I have been trying to mergePage with PyPDF2 using the same foreground to multiple pages in multiple documents with the following loop.
for item in file_list: # loops through 16 pdf files
print("Processing " + item)
if item.endswith(".pdf"):
output_to_file = "/Users/" + getuser() + "/Target/" + item
background = PdfFileReader(open(source_files + item, "rb"))
page_count = background.getNumPages()
for n in range(page_count):
x, y, w, h = background.getPage(n).mediaBox # get size of mediaBox
if w > h:
foreground = PdfFileReader(open("b_landscape.pdf", "rb"))
else:
foreground = PdfFileReader(open("b_portrait.pdf", "rb"))
input_file = background.getPage(n)
input_file.mergePage(foreground.getPage(0))

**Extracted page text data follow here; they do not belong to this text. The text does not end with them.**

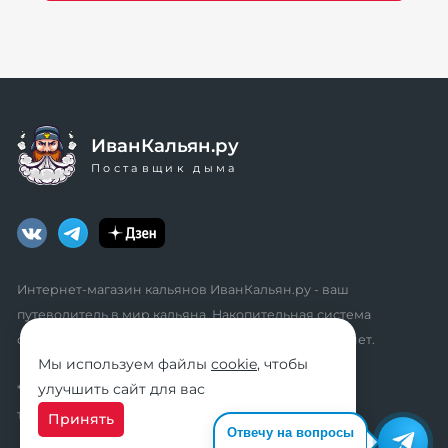
ИванКальян.ру
Поставщик дыма
Интернет-магазин кальянов ИванКальян.ру - ваш
путеводитель в мир кальяна. Накопительная система
скидок, промокоды, акции. Удобный личный кабинет.
Мы используем файлы
cookie
, чтобы
улучшить сайт для вас
* мы не осуществляем дистанционную продажу
табачной продукции розничным клиентам
Принять
Отвечу на вопросы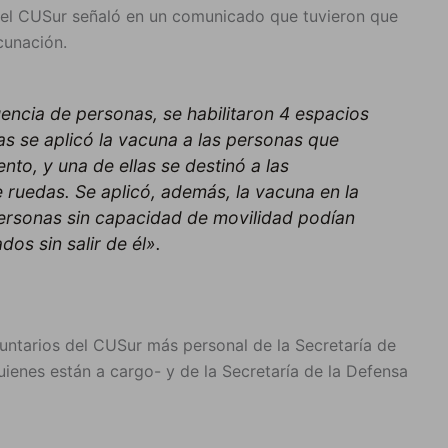
, el CUSur señaló en un comunicado que tuvieron que
cunación.
uencia de personas, se habilitaron 4 espacios
las se aplicó la vacuna a las personas que
to, y una de ellas se destinó a las
 ruedas. Se aplicó, además, la vacuna en la
personas sin capacidad de movilidad podían
dos sin salir de él».
luntarios del CUSur más personal de la Secretaría de
quienes están a cargo- y de la Secretaría de la Defensa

output.addPage(input_file)
with open(output_to_file, "wb") as outputStream:
output.write(outputStream)
The result is a series of pdf flies with increasing size i.e. the first file is about 6MB, and after the 16th loop the resulting file about 70MB. What seems to be happening is that the foreground image is being carried into the next loop. I have tried reinitialising the PageObject (input_file) with
input_file = None
to no avail. If anyone has a suggestion, it would be most appreciated.